Wenn wir nun erstlich ... setzen, daß Gott allen und jeden Menschen, zu allen Zeiten und an allen Orten, ein übernatürliches Erkenntnis unmittelbar offenbarete: so müßten wir zugleich annehmen, daß alle Augenblick und allenthalben bei allen Menschen Wunder geschähen. Denn eine Wirkung, die in der Natur keinen Grund hat, oder übernatürlich ist, ist ein Wunder. Daß aber Gott stets Wunder tun sollte, ist seiner Weisheit zuwider. Beständige Wunder stören die Ordnung und den Lauf der Natur beständig, welche doch Gott selbst weislich und gütig gesetzt hatte. Gott würde also sich selbst widersprechen und die Ordnung der Natur gewollt haben und noch beständig wollen; und doch beständig nicht wollen. Wäre es ja nötig, daß alle Menschen solche Erkenntnis hätten, so würde er es mit in die Ordnung der Natur befasset, und dem menschlichen Verstande ein natürliches Vermögen zu solchem Erkenntnisse erteilet haben. Daß er aber ein allen Menschen nötiges Erkenntnis in allen Menschen übernatürlich und unmittelbar wirken sollte, ist seiner Weisheit ebenso entgegen, und an sich ebenso ungereimt, als wenn ich spräche, daß er allen Menschen keine Augen hätte geben wollen, sondern jedem übernatürlicherweise und unmittelbar offenbarte, wo sie eine Höhe oder Tiefe, wo sie Feuer oder Wasser, wo sie Essen oder Trinken vor sich hätten Es ist also was Ungereimtes, und mit der Weisheit Gottes Streitendes, wenn er den Menschen ein mehrers Erkenntnis hätte nötig zu sein erachtet, als sie jetzt natürlich haben können, und doch natürlich gehabt haben; daß er solches durch beständige Wunder in einer unmittelbaren Offenbarung aller Orten und zu allen Zeiten bei allen und jeden übernatürlich hätte verrichten wollen.

__Datensätze__:
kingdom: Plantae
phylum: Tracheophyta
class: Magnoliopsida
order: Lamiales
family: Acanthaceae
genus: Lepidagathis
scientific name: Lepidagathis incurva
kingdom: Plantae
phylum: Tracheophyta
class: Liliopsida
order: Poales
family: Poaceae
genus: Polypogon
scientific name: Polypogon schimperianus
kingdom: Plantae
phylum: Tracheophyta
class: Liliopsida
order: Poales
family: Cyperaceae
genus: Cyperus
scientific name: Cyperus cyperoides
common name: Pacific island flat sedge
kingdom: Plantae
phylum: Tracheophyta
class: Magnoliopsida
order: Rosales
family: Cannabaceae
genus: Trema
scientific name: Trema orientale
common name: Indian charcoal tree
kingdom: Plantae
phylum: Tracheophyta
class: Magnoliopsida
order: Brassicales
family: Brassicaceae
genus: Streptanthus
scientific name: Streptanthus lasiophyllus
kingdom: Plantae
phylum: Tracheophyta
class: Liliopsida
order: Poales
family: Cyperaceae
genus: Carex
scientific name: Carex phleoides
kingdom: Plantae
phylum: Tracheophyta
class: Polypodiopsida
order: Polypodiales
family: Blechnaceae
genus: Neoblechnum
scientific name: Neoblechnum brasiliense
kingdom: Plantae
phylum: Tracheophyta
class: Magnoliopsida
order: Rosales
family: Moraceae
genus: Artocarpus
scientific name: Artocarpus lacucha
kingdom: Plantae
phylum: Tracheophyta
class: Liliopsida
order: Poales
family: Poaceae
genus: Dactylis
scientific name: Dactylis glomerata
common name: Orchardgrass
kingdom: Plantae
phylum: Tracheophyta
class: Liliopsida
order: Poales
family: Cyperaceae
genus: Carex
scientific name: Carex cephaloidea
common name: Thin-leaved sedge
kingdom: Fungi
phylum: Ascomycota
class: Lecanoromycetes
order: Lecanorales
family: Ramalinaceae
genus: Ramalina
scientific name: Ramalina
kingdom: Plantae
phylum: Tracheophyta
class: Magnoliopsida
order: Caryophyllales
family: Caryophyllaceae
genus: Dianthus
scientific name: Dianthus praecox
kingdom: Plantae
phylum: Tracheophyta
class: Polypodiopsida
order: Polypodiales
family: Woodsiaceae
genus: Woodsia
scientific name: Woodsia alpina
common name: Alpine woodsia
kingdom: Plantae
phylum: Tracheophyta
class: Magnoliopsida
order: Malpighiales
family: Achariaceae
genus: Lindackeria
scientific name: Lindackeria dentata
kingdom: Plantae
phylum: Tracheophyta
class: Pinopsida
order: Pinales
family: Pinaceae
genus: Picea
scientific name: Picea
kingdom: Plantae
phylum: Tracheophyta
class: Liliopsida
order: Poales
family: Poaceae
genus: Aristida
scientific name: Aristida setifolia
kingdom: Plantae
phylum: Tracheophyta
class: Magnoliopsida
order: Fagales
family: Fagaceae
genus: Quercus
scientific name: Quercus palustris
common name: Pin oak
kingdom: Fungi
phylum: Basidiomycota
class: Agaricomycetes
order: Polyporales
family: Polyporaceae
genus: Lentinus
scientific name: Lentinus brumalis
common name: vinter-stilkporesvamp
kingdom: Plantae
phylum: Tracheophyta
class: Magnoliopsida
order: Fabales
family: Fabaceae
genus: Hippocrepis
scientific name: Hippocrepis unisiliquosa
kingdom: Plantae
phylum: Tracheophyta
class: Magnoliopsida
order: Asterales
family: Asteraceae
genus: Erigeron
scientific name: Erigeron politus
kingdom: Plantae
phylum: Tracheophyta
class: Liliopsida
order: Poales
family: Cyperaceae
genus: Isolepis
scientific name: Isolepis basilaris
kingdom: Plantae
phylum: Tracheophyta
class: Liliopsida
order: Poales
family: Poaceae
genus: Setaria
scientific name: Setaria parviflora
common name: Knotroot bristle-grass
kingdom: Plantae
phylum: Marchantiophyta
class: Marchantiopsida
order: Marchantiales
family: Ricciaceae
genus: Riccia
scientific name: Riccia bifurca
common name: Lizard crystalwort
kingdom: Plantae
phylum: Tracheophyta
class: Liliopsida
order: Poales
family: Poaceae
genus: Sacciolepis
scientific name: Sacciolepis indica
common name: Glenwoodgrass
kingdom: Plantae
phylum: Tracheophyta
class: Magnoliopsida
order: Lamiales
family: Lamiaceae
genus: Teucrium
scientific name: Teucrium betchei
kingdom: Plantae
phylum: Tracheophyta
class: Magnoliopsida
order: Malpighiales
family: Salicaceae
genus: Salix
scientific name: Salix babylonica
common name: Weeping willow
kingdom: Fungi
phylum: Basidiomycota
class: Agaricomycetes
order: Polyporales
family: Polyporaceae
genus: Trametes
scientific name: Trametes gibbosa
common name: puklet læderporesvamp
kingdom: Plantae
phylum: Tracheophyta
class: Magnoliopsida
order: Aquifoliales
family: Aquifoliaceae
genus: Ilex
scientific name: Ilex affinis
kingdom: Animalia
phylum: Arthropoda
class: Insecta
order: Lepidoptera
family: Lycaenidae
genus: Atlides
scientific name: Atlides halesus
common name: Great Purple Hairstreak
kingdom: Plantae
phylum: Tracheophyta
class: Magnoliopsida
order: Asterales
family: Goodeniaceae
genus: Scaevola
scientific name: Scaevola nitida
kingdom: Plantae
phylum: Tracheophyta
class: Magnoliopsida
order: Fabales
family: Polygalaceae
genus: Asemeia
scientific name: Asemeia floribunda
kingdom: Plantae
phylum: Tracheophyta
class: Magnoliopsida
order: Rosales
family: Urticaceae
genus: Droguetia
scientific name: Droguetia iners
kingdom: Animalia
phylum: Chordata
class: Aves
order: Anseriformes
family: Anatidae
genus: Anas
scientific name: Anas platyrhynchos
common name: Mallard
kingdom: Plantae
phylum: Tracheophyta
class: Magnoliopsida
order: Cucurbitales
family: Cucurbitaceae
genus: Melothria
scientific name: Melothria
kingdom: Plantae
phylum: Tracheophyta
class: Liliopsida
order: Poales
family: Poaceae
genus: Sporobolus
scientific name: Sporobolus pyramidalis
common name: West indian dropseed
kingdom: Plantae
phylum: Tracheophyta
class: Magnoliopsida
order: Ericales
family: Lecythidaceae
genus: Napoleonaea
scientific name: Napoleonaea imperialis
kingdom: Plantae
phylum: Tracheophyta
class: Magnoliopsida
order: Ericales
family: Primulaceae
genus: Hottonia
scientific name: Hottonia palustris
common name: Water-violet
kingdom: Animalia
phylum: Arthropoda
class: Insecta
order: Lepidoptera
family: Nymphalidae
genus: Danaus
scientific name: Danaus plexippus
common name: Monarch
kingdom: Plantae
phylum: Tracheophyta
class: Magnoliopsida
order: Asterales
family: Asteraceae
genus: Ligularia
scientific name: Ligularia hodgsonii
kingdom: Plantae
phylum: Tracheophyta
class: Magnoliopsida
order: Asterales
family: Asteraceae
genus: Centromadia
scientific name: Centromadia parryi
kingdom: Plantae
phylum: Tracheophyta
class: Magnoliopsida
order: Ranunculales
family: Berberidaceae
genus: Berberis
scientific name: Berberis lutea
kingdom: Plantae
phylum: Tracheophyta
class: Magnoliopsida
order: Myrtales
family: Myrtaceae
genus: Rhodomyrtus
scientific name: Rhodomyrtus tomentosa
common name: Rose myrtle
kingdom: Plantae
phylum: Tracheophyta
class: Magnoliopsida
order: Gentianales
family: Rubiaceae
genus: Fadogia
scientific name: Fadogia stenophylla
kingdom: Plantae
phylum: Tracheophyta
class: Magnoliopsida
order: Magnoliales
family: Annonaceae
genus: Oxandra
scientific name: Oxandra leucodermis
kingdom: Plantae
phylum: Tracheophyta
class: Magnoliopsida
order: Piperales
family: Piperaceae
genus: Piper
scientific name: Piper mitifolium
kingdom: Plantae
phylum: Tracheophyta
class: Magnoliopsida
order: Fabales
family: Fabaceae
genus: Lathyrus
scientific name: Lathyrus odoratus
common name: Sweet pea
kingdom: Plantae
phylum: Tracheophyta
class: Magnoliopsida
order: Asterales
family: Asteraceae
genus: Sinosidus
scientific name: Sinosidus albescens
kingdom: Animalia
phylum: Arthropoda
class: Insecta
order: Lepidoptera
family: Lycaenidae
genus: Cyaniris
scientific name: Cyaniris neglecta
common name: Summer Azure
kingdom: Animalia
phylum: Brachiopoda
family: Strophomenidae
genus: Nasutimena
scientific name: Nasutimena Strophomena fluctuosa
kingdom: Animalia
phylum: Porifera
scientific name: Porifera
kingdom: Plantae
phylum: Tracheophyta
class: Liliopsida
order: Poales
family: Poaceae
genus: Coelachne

__Schriftliche Aufgabe__:
Im Textauszug wird der Fall verglichen, dass Gott den Menschen keine Augen gegeben hätte. Führen Sie alle Dinge auf, von denen er dabei jedem übernatürlich offenbaren würde, wo sie sich vor ihm befinden.

__Schriftliche Antwort__:
Höhe, Tiefe, Feuer, Wasser, Essen, Trinken